_WHAT IS REQUIRED_: Every record must be copied exactly, except that pictures are dropped.
*** GIVEN INFORMATION Section Begins ***
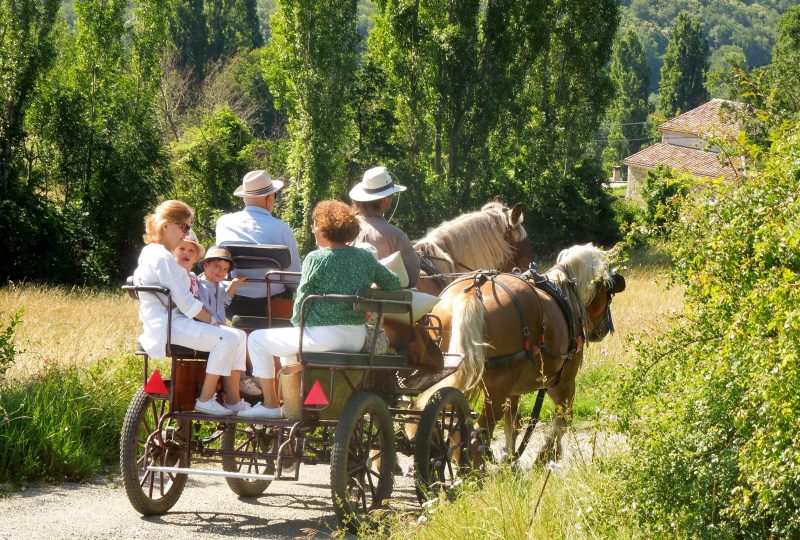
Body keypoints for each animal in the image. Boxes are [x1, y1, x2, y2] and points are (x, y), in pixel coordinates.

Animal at [416, 245, 628, 464]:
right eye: (609, 293)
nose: (604, 329)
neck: (566, 296)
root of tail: (474, 290)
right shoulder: (562, 381)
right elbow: (564, 418)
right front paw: (547, 455)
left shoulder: (514, 390)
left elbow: (513, 425)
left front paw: (509, 458)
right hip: (497, 388)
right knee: (481, 431)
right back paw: (475, 469)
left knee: (453, 421)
*** GIVEN INFORMATION Section Ends ***
_THE ANSWER_:
Body keypoints for each animal in the image. Boxes are [x1, y1, x2, y2] and points are (x, y), in pixel coordinates.

Animal at [416, 245, 628, 464]:
right eye: (609, 293)
nose: (604, 329)
neck: (566, 296)
root of tail: (474, 290)
right shoulder: (562, 381)
right elbow: (564, 418)
right front paw: (547, 455)
left shoulder: (514, 390)
left elbow: (513, 425)
left front paw: (509, 458)
right hip: (497, 388)
right knee: (481, 431)
right back paw: (475, 469)
left knee: (453, 421)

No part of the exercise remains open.